*What needs to be done*: Repeat every line of the data exactly, but not the pictures.

[Source records]
──────

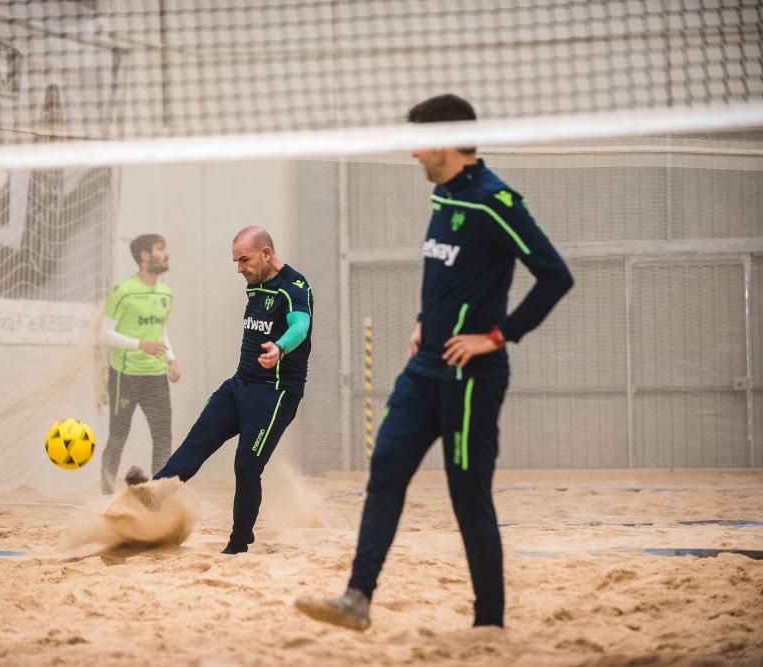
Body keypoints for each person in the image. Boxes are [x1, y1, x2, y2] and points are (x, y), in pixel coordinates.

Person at [295, 94, 573, 630]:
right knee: (385, 472)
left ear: (445, 141)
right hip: (423, 369)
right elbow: (451, 274)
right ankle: (358, 597)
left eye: (418, 140)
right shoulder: (445, 197)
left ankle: (488, 623)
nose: (411, 153)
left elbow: (555, 276)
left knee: (468, 498)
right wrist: (427, 319)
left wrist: (499, 335)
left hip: (471, 379)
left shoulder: (497, 202)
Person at [126, 226, 313, 555]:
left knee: (246, 465)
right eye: (236, 261)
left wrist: (280, 348)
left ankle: (239, 543)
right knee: (198, 441)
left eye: (244, 260)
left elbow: (300, 325)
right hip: (241, 383)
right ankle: (150, 496)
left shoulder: (294, 286)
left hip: (276, 391)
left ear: (266, 254)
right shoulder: (255, 283)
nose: (239, 268)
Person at [98, 234, 181, 494]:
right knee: (118, 435)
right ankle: (107, 495)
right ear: (144, 255)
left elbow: (160, 332)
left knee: (163, 436)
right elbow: (104, 333)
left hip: (156, 376)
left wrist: (171, 359)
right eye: (160, 249)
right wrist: (139, 345)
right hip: (125, 375)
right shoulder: (123, 291)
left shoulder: (165, 291)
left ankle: (158, 496)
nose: (166, 254)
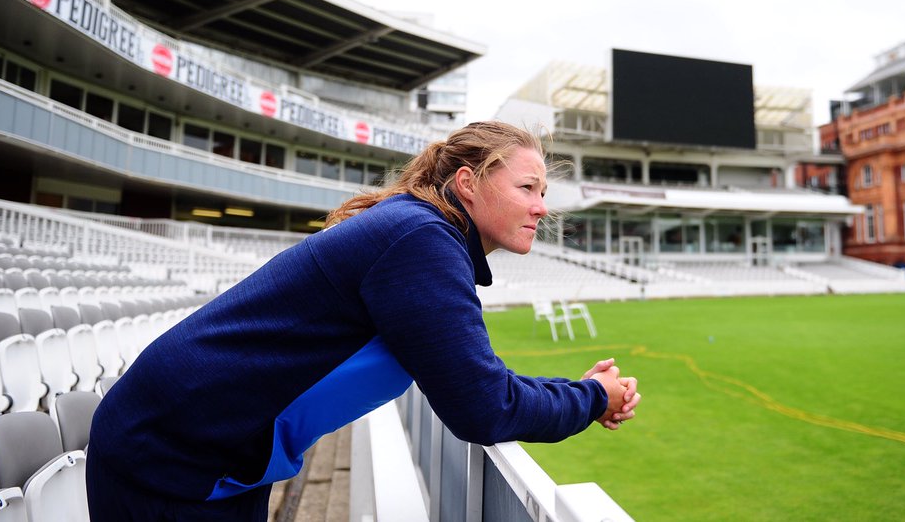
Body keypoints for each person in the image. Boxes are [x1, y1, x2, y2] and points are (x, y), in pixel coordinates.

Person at [86, 121, 640, 520]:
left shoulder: (420, 234)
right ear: (468, 184)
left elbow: (477, 379)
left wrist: (583, 390)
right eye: (527, 188)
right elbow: (483, 409)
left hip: (207, 455)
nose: (542, 207)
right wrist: (593, 401)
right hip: (168, 460)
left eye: (544, 192)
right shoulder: (421, 241)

──────

*Completed exercise*:
Body keypoints for each person in the image. Boxes are [x1, y1, x2, y2] and points are (x, y), in pixel coordinates.

Person at [295, 94, 573, 630]:
right knee: (385, 472)
left ear: (445, 141)
right hip: (423, 369)
right elbow: (451, 274)
right ankle: (358, 597)
left eye: (418, 140)
right shoulder: (445, 197)
left ankle: (488, 623)
nose: (411, 153)
left elbow: (555, 276)
left knee: (468, 498)
right wrist: (427, 319)
left wrist: (499, 335)
left hip: (471, 379)
left shoulder: (497, 202)
Person at [126, 226, 313, 555]:
left knee: (246, 465)
right eye: (236, 261)
left wrist: (280, 348)
left ankle: (239, 543)
right knee: (198, 441)
left eye: (244, 260)
left elbow: (300, 325)
right hip: (241, 383)
right ankle: (150, 496)
left shoulder: (294, 286)
left hip: (276, 391)
left ear: (266, 254)
right shoulder: (255, 283)
nose: (239, 268)
Person at [98, 234, 181, 494]:
right knee: (118, 435)
right ankle: (107, 495)
right ear: (144, 255)
left elbow: (160, 332)
left knee: (163, 436)
right elbow: (104, 333)
left hip: (156, 376)
left wrist: (171, 359)
right eye: (160, 249)
right wrist: (139, 345)
right hip: (125, 375)
right shoulder: (123, 291)
left shoulder: (165, 291)
left ankle: (158, 496)
nose: (166, 254)
Body keypoints for each person in the image. Boxes are [x1, y1, x2, y2] and points are (x, y), in pixel coordinates.

Person at [86, 121, 640, 520]:
left shoulder: (420, 234)
right ear: (468, 184)
left elbow: (477, 379)
left wrist: (583, 390)
right eye: (527, 188)
right elbow: (483, 409)
left hip: (207, 455)
nose: (542, 207)
right wrist: (593, 401)
right hip: (168, 460)
left eye: (544, 192)
right shoulder: (421, 241)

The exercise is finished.